• _Page excerpt_:
┌────────

Popovich, Spurs prove their mettle

OK, I’ll admit the San Antonio Spurs looked anything but like a championship-caliber team in Game 5 of the Western Conference finals against the Dallas Mavericks. But in Game 6, not only did they prove me wrong overall, but Gregg Popovich’s insertion of Steve Kerr into the fray erased another thing with me — that Popovich couldn’t coach the Spurs to an NBA title this year.

Popovich may have been outcoached by Don Nelson in Game 1, but he turned the tables in Thursday’s series-clincher. With his team trailing at halftime, he wondered at that point whether a lead would be something his team needed. And late in the third, with a frenzied American Airlines Center throng cheering Dallas into a Game 7, Pop’s switch to Kerr forced Nelson’s hand.

Tim Duncan’s shooting had grown cold, as had Stephen Jackson’s from the 3-point line. Enter little-used Kerr, who took the load off Duncan’s back and freed up Jackson. After a 10-0 Spurs run early in the fourth quarter, Nelson was forced into a man defense that couldn’t stop San Antonio. Although Kerr’s never been known for his defense, he fell to the floor swatting an errant Dallas ball into a turnover the Spurs turned into a basket on the other end.

While the Spurs still trailed with eight minutes left, in my book it was over. The Spurs kept hitting, hitting and hitting — which Dallas had done to come back from a 19-point deficit in Game 5 — and never looked back. It was payback, and then some.

Now the eyes of Texas turn toward New Jersey. Some folks believe the Nets’ guard play — e.g. one Jason Kidd — will give San Antonio fits as Phoenix’s Stephon Marbury did during the first round. True, Tony Parker ain’t no Kidd, but as a kid he’s grown with every playoff game. He will get schooled, no doubt, but there are others to take up his slack.

└────────

• _Material supplied_:

┌────────

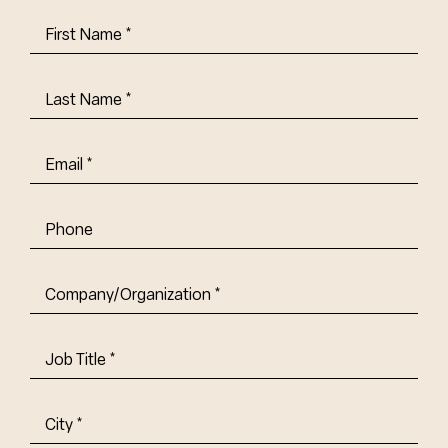
First
Name
(Required)
Last
Name
(Required)
Email
(Required)
Phone
Company/Organization
(Required)
Job
Title-
(Required)
Address
(Required)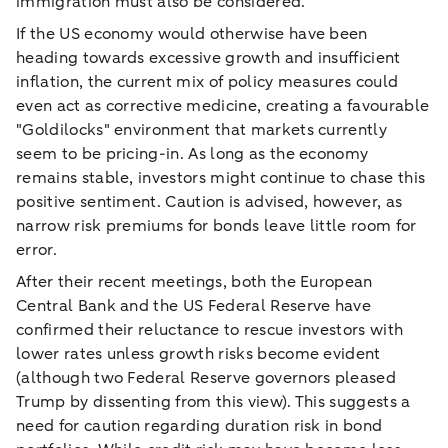
immigration must also be considered.
If the US economy would otherwise have been
heading towards excessive growth and insufficient
inflation, the current mix of policy measures could
even act as corrective medicine, creating a favourable
"Goldilocks" environment that markets currently
seem to be pricing-in. As long as the economy
remains stable, investors might continue to chase this
positive sentiment. Caution is advised, however, as
narrow risk premiums for bonds leave little room for
error.
After their recent meetings, both the European
Central Bank and the US Federal Reserve have
confirmed their reluctance to rescue investors with
lower rates unless growth risks become evident
(although two Federal Reserve governors pleased
Trump by dissenting from this view). This suggests a
need for caution regarding duration risk in bond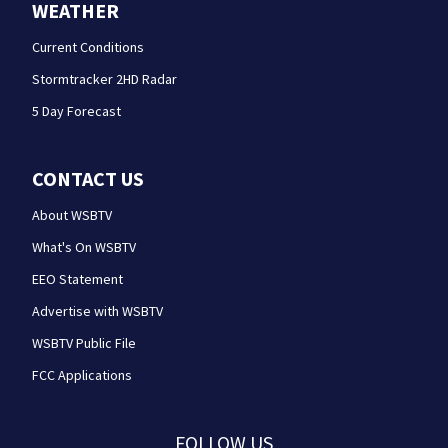
WEATHER
Current Conditions
Stormtracker 2HD Radar
5 Day Forecast
CONTACT US
About WSBTV
What's On WSBTV
EEO Statement
Advertise with WSBTV
WSBTV Public File
FCC Applications
FOLLOW US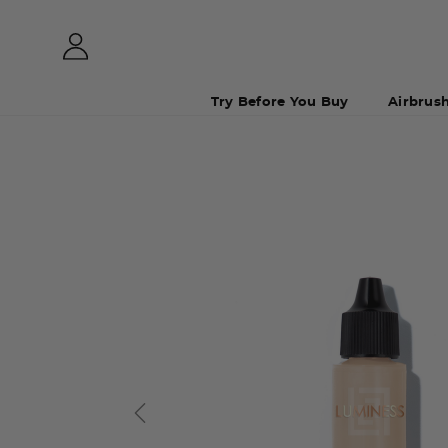
Try Before You Buy
Airbrus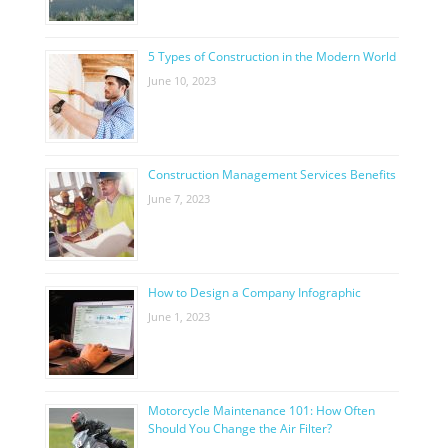
5 Types of Construction in the Modern World
June 10, 2023
Construction Management Services Benefits
June 7, 2023
How to Design a Company Infographic
June 1, 2023
Motorcycle Maintenance 101: How Often
Should You Change the Air Filter?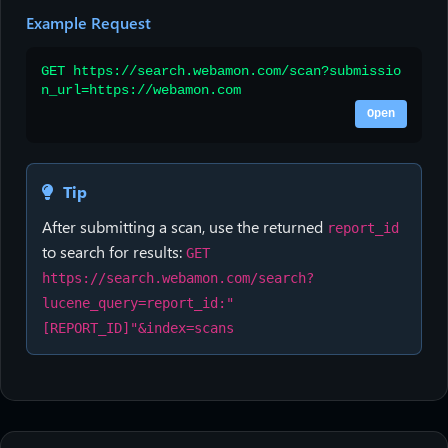
Example Request
GET https://search.webamon.com/scan?submissio
n_url=https://webamon.com
Open
Tip
After submitting a scan, use the returned
report_id
to search for results:
GET
https://search.webamon.com/search?
lucene_query=report_id:"
[REPORT_ID]"&index=scans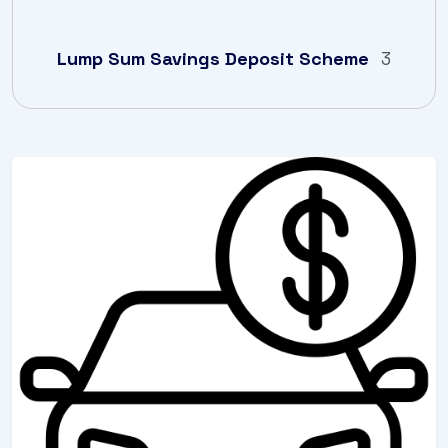
Lump Sum Savings Deposit Scheme
3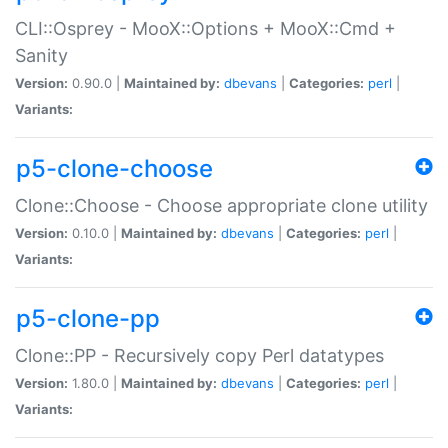
CLI::Osprey - MooX::Options + MooX::Cmd +
Sanity
Version:
0.90.0 |
Maintained by:
dbevans
|
Categories:
perl
|
Variants:
p5-clone-choose
Clone::Choose - Choose appropriate clone utility
Version:
0.10.0 |
Maintained by:
dbevans
|
Categories:
perl
|
Variants:
p5-clone-pp
Clone::PP - Recursively copy Perl datatypes
Version:
1.80.0 |
Maintained by:
dbevans
|
Categories:
perl
|
Variants: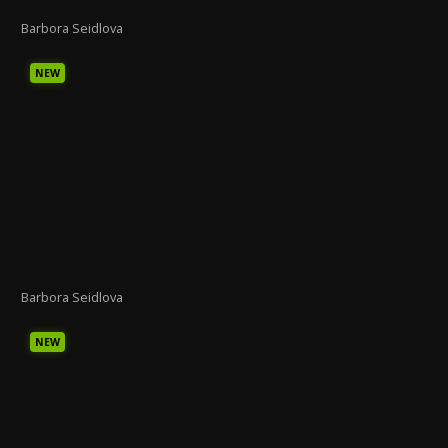
Barbora Seidlova
NEW
Barbora Seidlova
NEW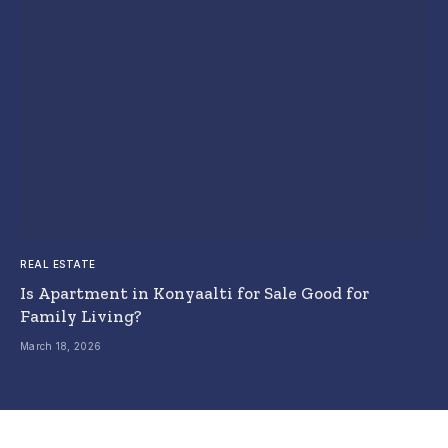
REAL ESTATE
Is Apartment in Konyaalti for Sale Good for
Family Living?
March 18, 2026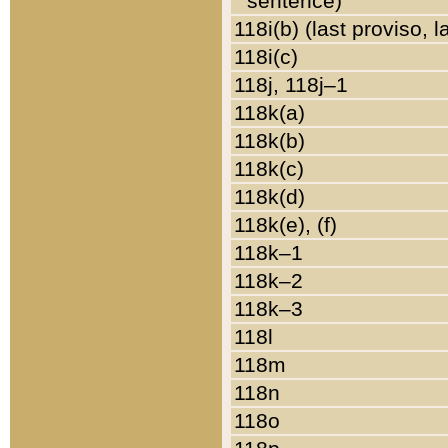
sentence)
118i(b) (last proviso, 
118i(c)
118j, 118j–1
118k(a)
118k(b)
118k(c)
118k(d)
118k(e), (f)
118k–1
118k–2
118k–3
118l
118m
118n
118o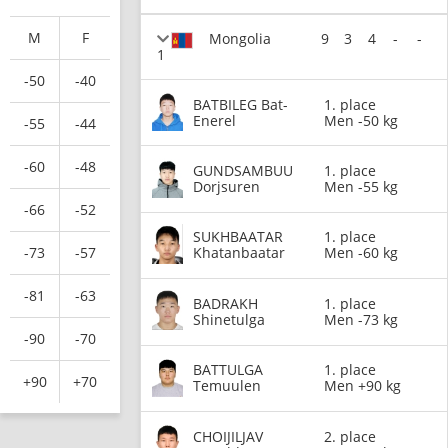
M
F
Mongolia
9
3
4
-
-
1
-50
-40
BATBILEG Bat-
1. place
Enerel
Men -50 kg
-55
-44
-60
-48
GUNDSAMBUU
1. place
Dorjsuren
Men -55 kg
-66
-52
SUKHBAATAR
1. place
-73
-57
Khatanbaatar
Men -60 kg
-81
-63
BADRAKH
1. place
Shinetulga
Men -73 kg
-90
-70
BATTULGA
1. place
+90
+70
Temuulen
Men +90 kg
CHOIJILJAV
2. place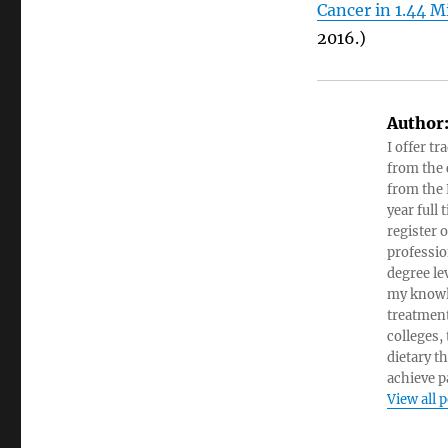
Cancer in 1.44 M
2016.)
Author
I offer tr
from the c
from the 
year full
register 
professio
degree le
my knowl
treatment
colleges,
dietary t
achieve pa
View all 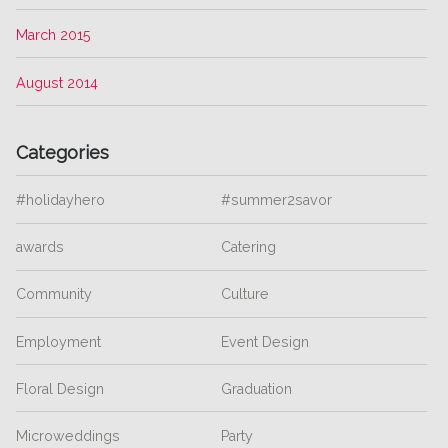
March 2015
August 2014
Categories
#holidayhero
#summer2savor
awards
Catering
Community
Culture
Employment
Event Design
Floral Design
Graduation
Microweddings
Party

└────────

• _Work instruction 1_: In the column about the Spurs, how large a deficit did Dallas overcome in Game 5?
• _Work instruction 2_: Carry the Spurs playoff column forward from its last sentence.

• _Exercise output 1_: A 19-point deficit.

• _Exercise output 2_:
See, the thing is that the Spurs have grown into a team that’s not dependent on one player. Kerr said after the West trophy presentation he had felt every bit like Ted Williams during the season. No doubt he’ll come out of the deep freeze for the Finals, which begin Wednesday in the Alamo City.

With Kerr, 37, and others off the Spurs bench — a cast of improbables, really — it’ll be depth, pure and simple, that will win it for the Spurs. I’ll be a true home boy and take San Antonio in five games. Remembering what the Nets did to my boys in the 1975 ABA semifinals (winning 4-3 for the second-to-last red-white-and-blue-ball title), I hope it happens in four.

When it does, there won’t be any kind of asterisk attached to it, like there was when the Spurs swept the New York Knicks for the title during the abbreviated 1998-99 season. They enter this year’s finals having survived the Suns, flat-out thrashed the Lakers and gotten past the Mavericks.

And though I say five, the Nets may even push the series to six. But after that, San Antonio will have beaten all comers — thereby earning what’s coming its way.